18. What the assessee has got today is only a right to sell the 1,28,940.26 fts of constructed area in the Alexandria project and the profits, howsoever certain they may appear to be, will only fructify and be realized, and can even be quantified, only when this right is exercised- in part or in full. That stage has not yet come, and until that stage comes, in our considered view, such profit cannot be taxed. Unlike in a case of a capital gain which arises on parting the capital asset at the first stage itself, it is a case of business transaction which is completed when the rights so acquired by the assessee are exercised; none can make profits by dealing with himself, as is the settled legal position in the light of the settled legal position in the case of Sir Kikabhai Premchand Vs CIT [(1953) 24 ITR 506 (SC)]. It is for this reason that we are unable to uphold the action of the authorities below on the facts of this case. No matter how reasonable is it to assume that the assessee will make these profits, these profits cannot be brought to tax at this stage. That is what the legal position, for the detailed reasons set out above, is.

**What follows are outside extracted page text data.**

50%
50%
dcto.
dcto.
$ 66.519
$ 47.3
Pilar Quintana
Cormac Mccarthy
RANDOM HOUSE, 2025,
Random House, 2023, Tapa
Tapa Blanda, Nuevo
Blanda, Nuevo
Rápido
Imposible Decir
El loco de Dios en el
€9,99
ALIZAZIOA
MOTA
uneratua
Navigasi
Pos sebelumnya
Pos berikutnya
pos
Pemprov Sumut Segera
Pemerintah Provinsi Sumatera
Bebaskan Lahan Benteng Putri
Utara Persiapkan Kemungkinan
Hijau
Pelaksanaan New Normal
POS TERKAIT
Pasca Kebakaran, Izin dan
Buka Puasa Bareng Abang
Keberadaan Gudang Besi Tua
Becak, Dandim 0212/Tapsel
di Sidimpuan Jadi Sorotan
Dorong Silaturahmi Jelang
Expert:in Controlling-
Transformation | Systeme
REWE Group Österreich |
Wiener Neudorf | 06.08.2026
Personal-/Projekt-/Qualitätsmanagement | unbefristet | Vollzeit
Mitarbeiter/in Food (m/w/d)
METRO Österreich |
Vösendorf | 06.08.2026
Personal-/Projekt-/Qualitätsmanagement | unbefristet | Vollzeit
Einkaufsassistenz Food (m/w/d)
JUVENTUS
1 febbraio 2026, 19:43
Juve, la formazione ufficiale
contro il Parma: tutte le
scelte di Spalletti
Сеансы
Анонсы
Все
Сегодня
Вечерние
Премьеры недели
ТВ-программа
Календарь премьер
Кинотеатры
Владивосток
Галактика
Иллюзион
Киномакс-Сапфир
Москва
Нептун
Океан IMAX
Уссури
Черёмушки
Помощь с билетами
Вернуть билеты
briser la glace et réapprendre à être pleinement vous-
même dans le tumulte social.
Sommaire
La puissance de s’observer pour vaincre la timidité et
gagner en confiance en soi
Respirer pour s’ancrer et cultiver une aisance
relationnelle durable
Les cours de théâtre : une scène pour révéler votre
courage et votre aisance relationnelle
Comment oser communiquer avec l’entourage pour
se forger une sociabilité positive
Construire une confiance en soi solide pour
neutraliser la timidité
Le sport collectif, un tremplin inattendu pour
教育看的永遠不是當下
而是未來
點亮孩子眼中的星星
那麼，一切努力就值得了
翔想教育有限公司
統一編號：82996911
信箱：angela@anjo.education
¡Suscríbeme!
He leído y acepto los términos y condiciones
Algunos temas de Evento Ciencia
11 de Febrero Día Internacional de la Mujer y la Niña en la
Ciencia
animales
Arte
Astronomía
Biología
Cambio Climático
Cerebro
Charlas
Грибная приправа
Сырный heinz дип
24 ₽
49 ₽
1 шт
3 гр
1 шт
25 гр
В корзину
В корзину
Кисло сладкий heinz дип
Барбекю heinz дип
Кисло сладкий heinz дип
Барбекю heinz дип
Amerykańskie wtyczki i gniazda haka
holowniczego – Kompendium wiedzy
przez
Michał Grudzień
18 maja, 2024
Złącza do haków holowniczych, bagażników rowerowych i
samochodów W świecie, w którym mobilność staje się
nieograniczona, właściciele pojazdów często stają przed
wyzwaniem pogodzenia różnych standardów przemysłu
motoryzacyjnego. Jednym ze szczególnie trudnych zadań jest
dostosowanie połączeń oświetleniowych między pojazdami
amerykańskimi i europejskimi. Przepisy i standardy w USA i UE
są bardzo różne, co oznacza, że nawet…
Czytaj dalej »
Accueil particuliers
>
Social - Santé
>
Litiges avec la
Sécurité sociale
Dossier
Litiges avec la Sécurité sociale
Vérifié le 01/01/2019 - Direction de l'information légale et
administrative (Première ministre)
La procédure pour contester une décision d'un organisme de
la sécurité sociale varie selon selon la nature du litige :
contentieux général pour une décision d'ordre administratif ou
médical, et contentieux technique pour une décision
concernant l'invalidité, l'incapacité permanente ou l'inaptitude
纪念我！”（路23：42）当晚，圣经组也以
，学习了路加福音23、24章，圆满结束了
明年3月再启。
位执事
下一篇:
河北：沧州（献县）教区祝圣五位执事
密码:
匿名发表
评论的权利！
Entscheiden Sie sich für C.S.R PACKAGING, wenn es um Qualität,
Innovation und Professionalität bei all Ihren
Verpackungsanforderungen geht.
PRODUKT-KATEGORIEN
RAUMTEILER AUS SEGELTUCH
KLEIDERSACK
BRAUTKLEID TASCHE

19. In our considered view, therefore, the authorities below indeed erred in bringing to tax the anticipated business profits on assessee’s entering into a development agreement with Menorah Realties Pvt Ltd in respect of the land held by the assessee as stock in trade. The impugned addition of Rs Rs.17,28,81,276 is thus deleted.”
Respectfully following the said decision, we do not see any reason to interfere with the order of the CIT(A) and upholding the same, we dismiss the grounds raised by the revenue on this account.
7. In the result, appeal of the revenue is dismissed.